▸ **Work to be completed**:
Please reproduce the following records line for line, changing nothing.

▸ **Entries drawn from a collection**:

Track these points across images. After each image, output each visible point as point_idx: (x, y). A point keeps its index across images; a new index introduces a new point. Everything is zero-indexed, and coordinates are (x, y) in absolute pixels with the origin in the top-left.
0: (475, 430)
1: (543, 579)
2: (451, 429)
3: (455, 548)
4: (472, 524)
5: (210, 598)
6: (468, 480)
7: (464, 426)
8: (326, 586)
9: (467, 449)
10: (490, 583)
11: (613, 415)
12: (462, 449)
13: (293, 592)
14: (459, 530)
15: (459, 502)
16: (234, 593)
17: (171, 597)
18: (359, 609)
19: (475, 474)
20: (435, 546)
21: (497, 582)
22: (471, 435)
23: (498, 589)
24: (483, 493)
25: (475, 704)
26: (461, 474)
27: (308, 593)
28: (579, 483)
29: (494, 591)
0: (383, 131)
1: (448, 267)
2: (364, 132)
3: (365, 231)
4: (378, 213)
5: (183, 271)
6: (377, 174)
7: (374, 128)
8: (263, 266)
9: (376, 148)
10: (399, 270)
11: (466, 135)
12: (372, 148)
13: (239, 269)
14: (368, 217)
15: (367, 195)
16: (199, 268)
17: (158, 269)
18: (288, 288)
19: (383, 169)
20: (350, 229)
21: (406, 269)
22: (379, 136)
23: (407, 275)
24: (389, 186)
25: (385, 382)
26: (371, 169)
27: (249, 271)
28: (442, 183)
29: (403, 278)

▸ **Answer to this task**:
Track these points across images. After each image, output each visible point as point_idx: (x, y). A point keeps its index across images; a new index introduces a new point. Everything is zero-indexed, and coordinates are (x, y) in absolute pixels with the origin in the top-left.
0: (475, 430)
1: (543, 579)
2: (451, 429)
3: (455, 548)
4: (472, 524)
5: (210, 598)
6: (468, 480)
7: (464, 426)
8: (326, 586)
9: (467, 449)
10: (490, 583)
11: (613, 415)
12: (462, 449)
13: (293, 592)
14: (459, 530)
15: (459, 502)
16: (234, 593)
17: (171, 597)
18: (359, 609)
19: (475, 474)
20: (435, 546)
21: (497, 582)
22: (471, 435)
23: (498, 589)
24: (483, 493)
25: (475, 704)
26: (461, 474)
27: (308, 593)
28: (579, 483)
29: (494, 591)
0: (383, 131)
1: (448, 267)
2: (364, 132)
3: (365, 231)
4: (378, 213)
5: (183, 271)
6: (377, 174)
7: (374, 128)
8: (263, 266)
9: (376, 148)
10: (399, 270)
11: (466, 135)
12: (372, 148)
13: (239, 269)
14: (368, 217)
15: (367, 195)
16: (199, 268)
17: (158, 269)
18: (288, 288)
19: (383, 169)
20: (350, 229)
21: (406, 269)
22: (379, 136)
23: (407, 275)
24: (389, 186)
25: (385, 382)
26: (371, 169)
27: (249, 271)
28: (442, 183)
29: (403, 278)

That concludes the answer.